#### [PROBLEM STATEMENT]
Show me each line of the listing below where the word "page" appears.

#### [DATA SHOWN]
=====
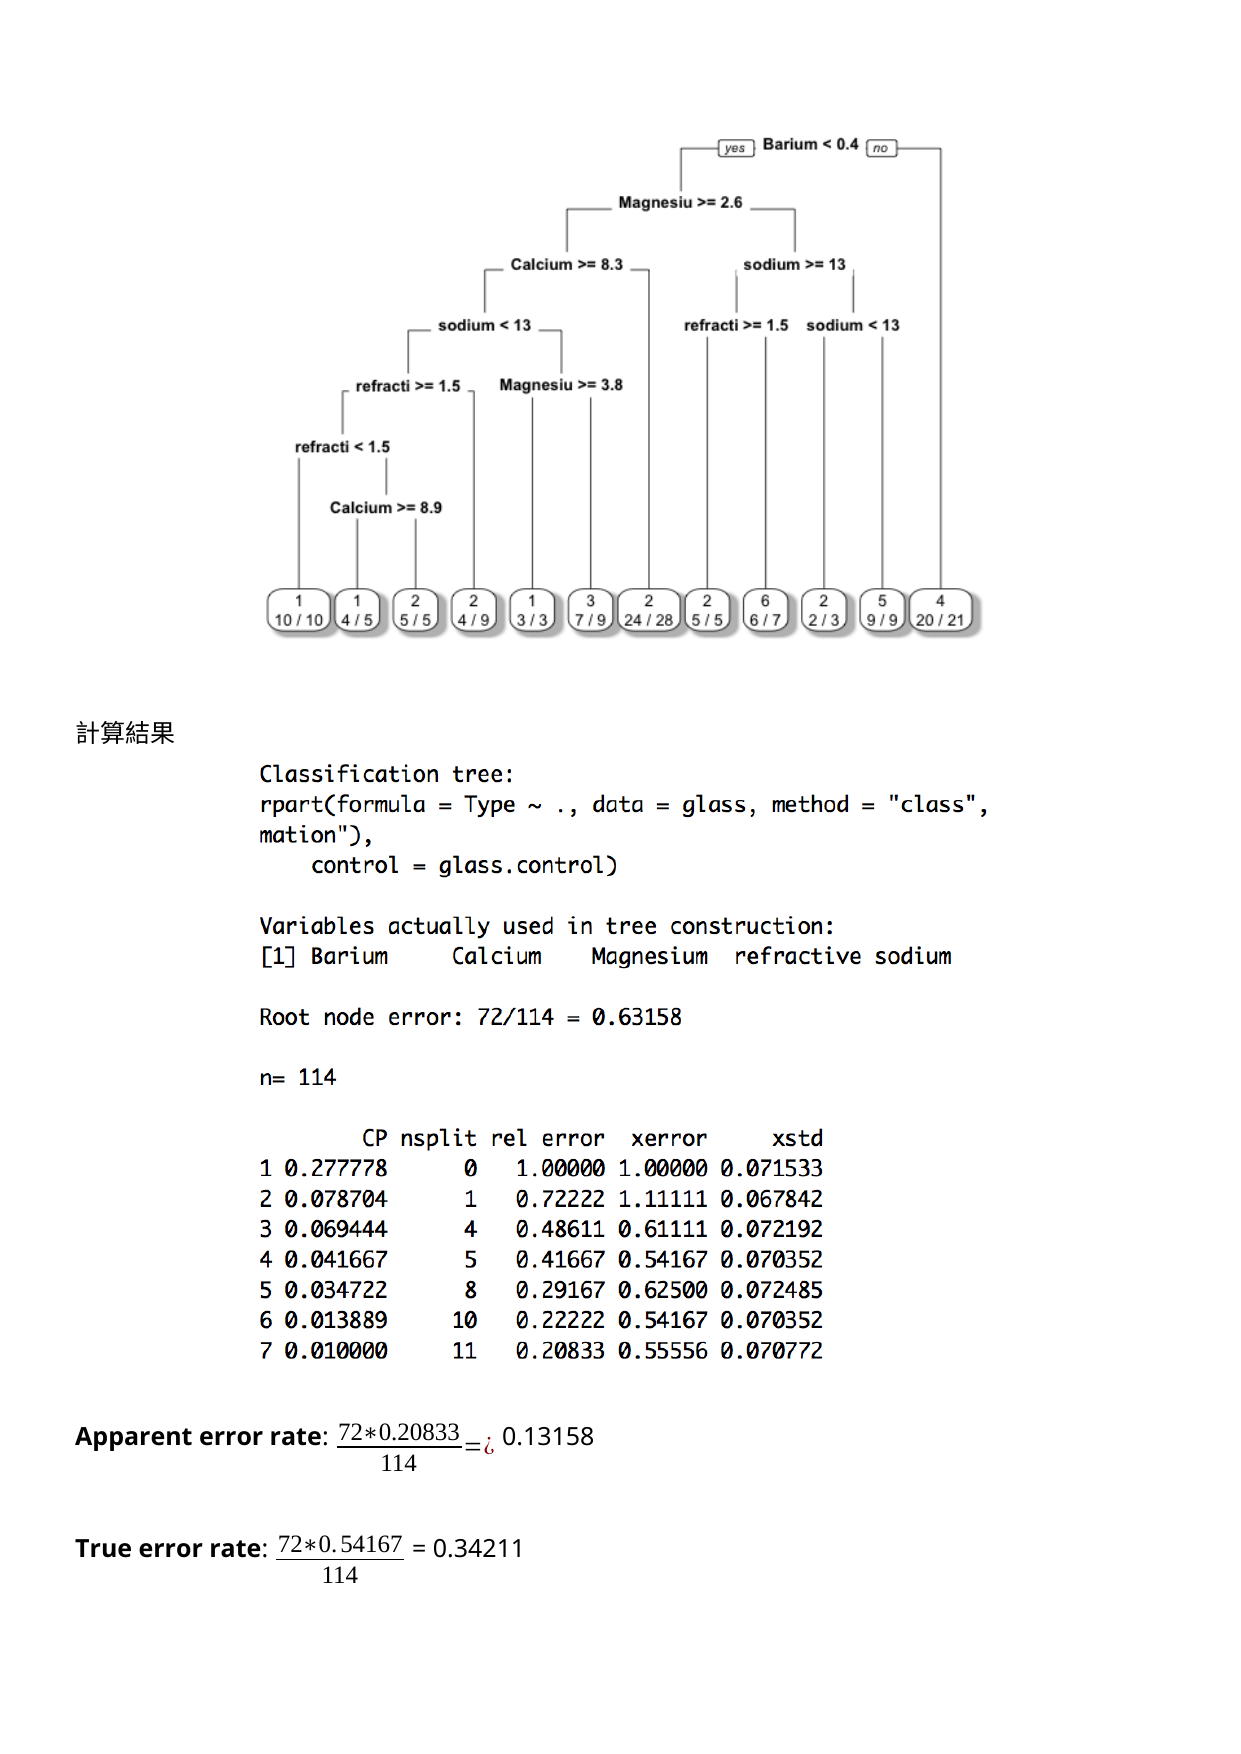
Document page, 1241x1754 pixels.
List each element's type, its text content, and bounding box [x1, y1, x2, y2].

text 計算結果 [75, 710, 1165, 752]
text Apparent error rate: 0.13158 [75, 1406, 1165, 1489]
picture [252, 752, 988, 1367]
text True error rate: = 0.34211 [75, 1519, 1165, 1602]
picture [216, 85, 1024, 675]
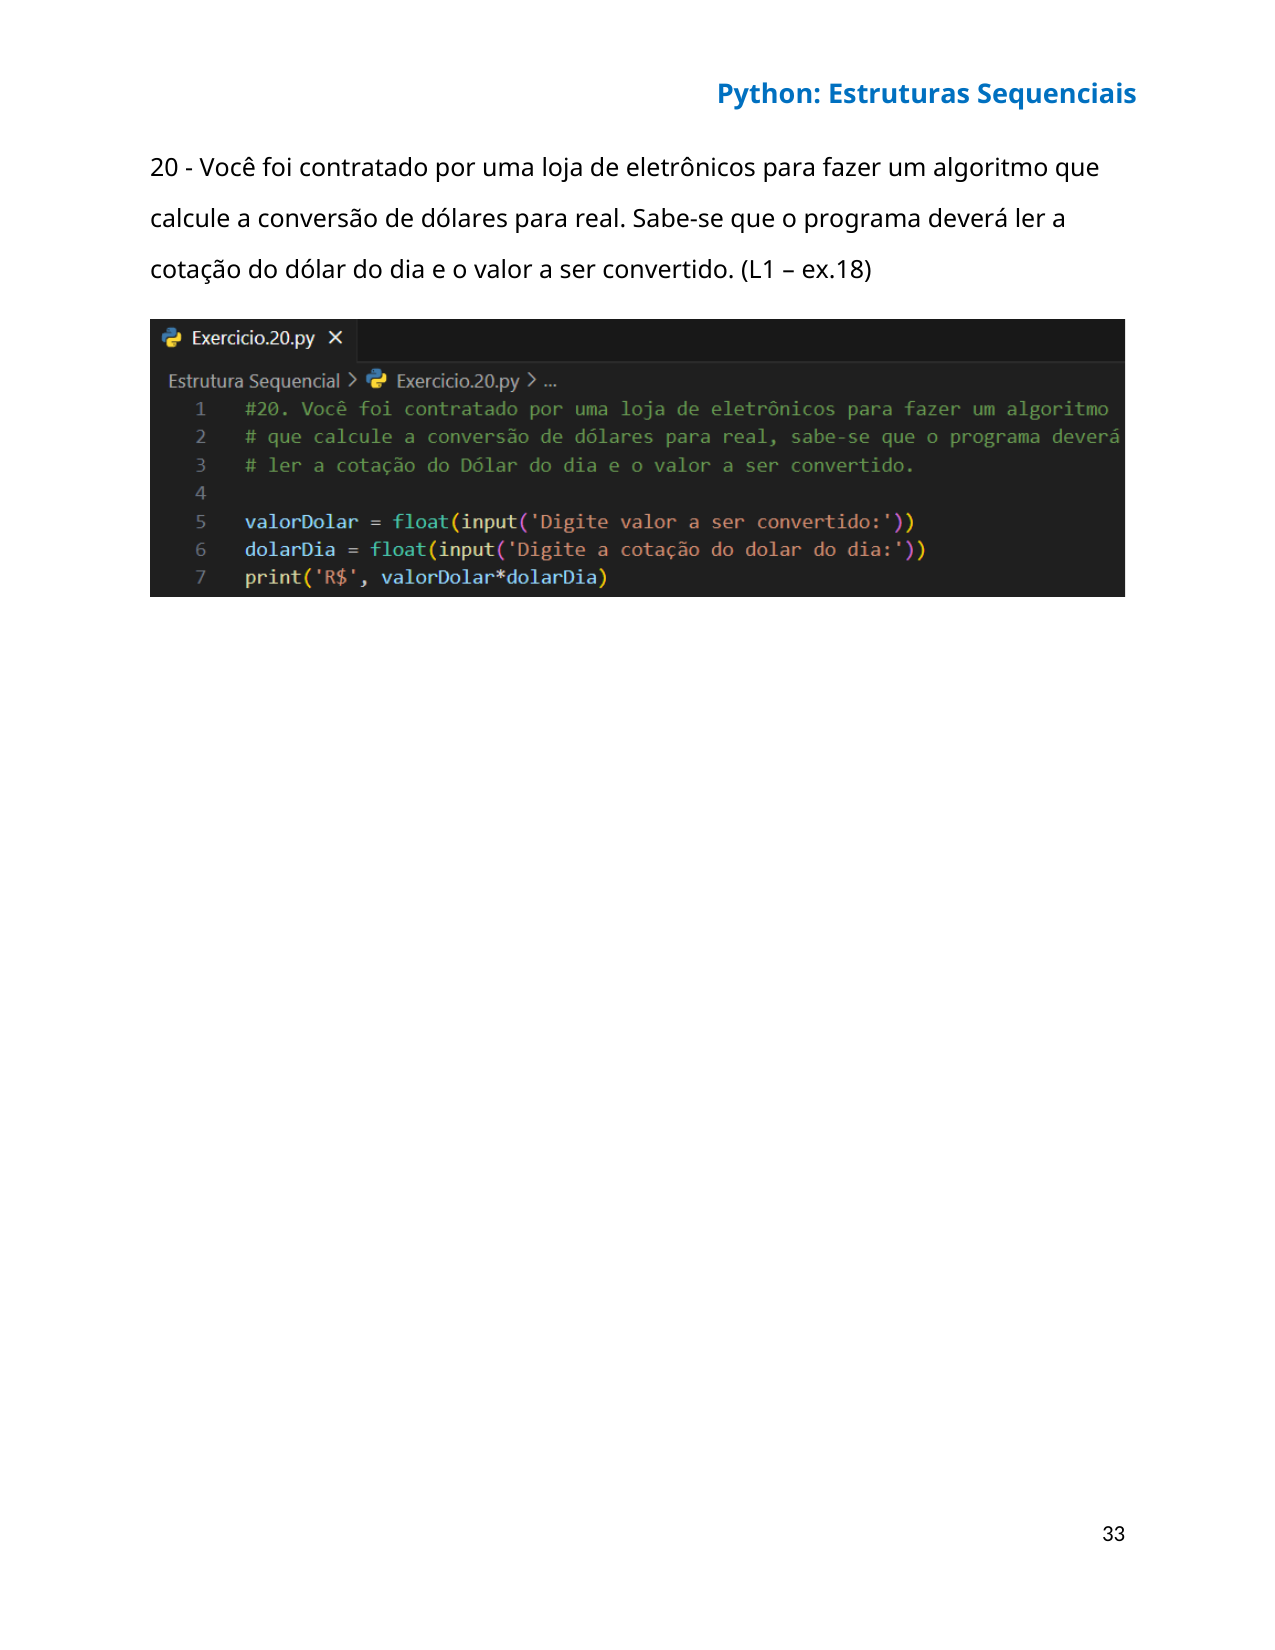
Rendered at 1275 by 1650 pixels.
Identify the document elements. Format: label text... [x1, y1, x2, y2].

text 20 - Você foi contratado por uma loja de eletrônicos para fazer um algoritmo que calcule a conversão de dólares para real. Sabe-se que o programa deverá ler a cotação do dólar do dia e o valor a ser convertido. (L1 – ex.18) [150, 150, 1125, 286]
picture [150, 319, 1125, 597]
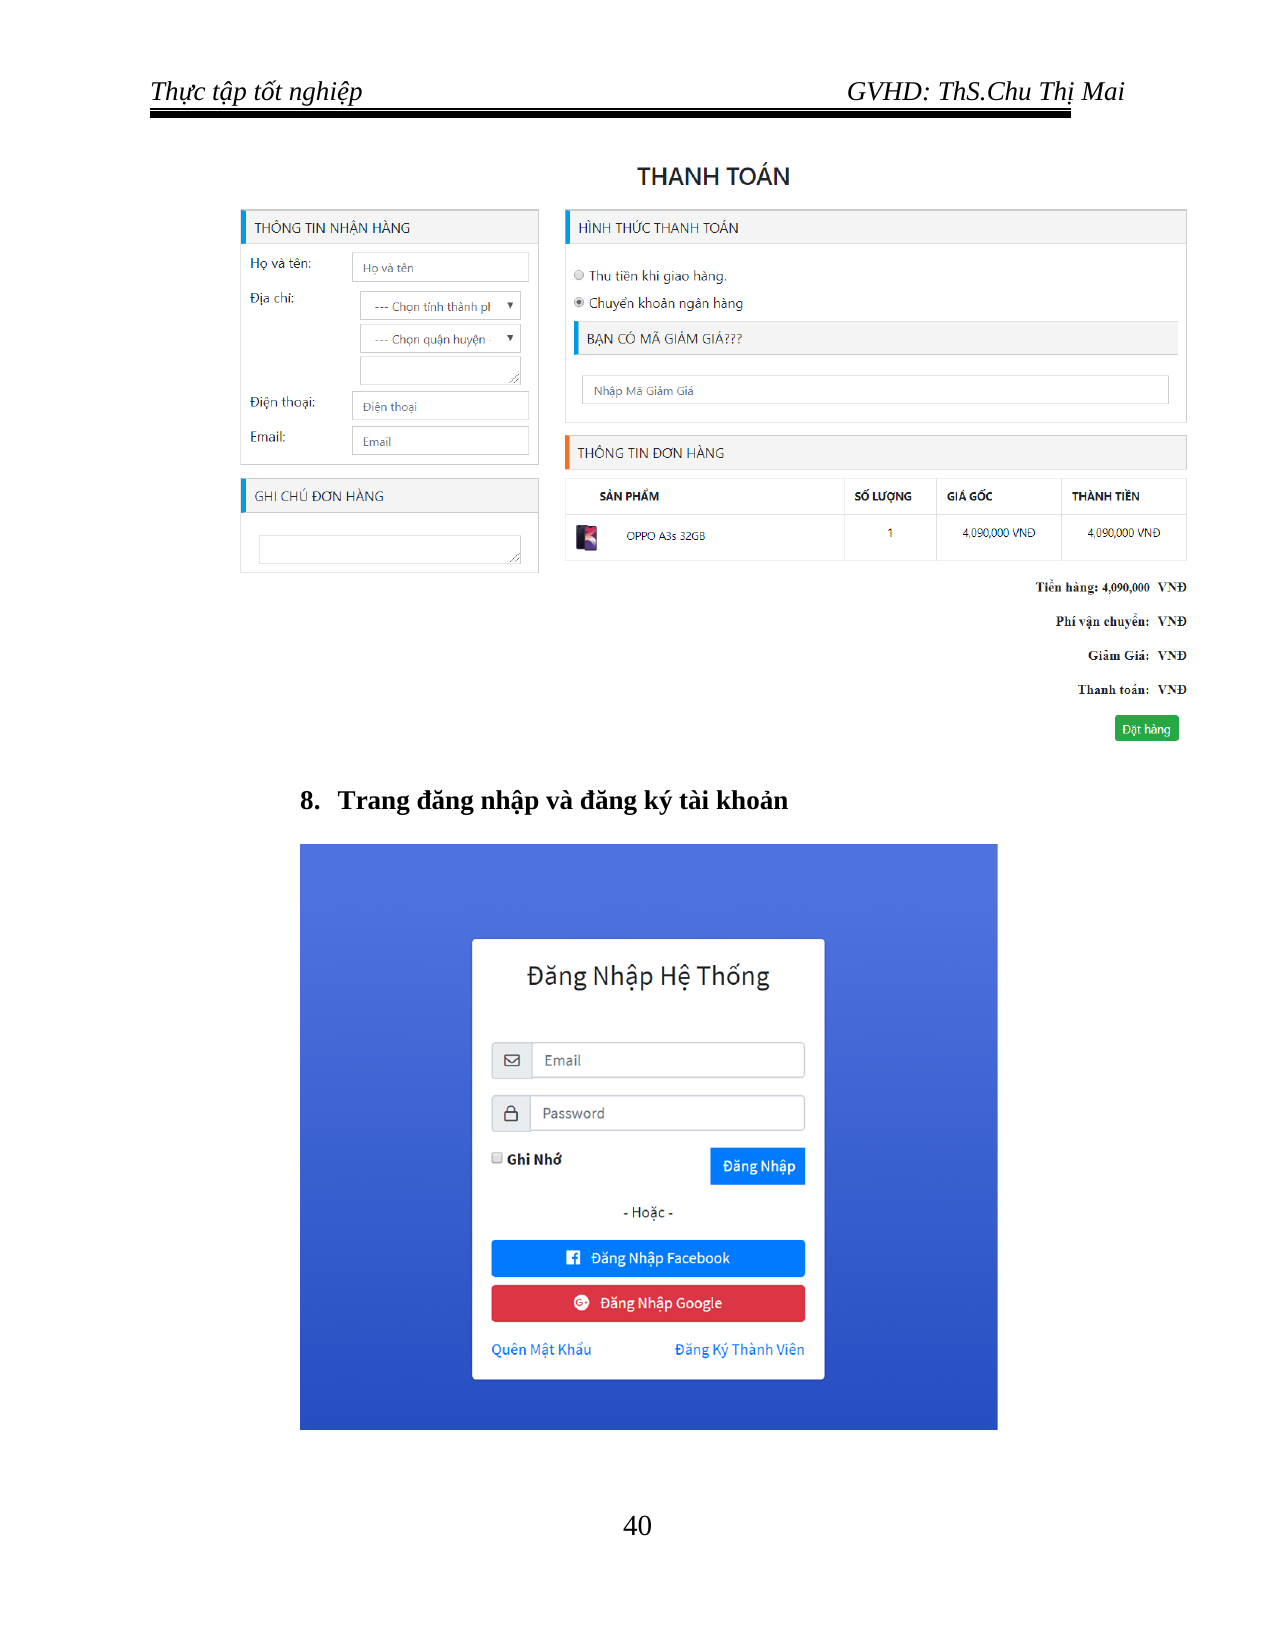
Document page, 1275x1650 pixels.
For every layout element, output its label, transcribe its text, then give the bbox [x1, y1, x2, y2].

list Trang đăng nhập và đăng ký tài khoản [300, 784, 1125, 815]
picture [225, 150, 1200, 755]
picture [300, 844, 998, 1430]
=====
#### [SOLUTION TO THIS TASK]
Document page, 1241x1754 pixels.
Document page, 1275x1650 pixels.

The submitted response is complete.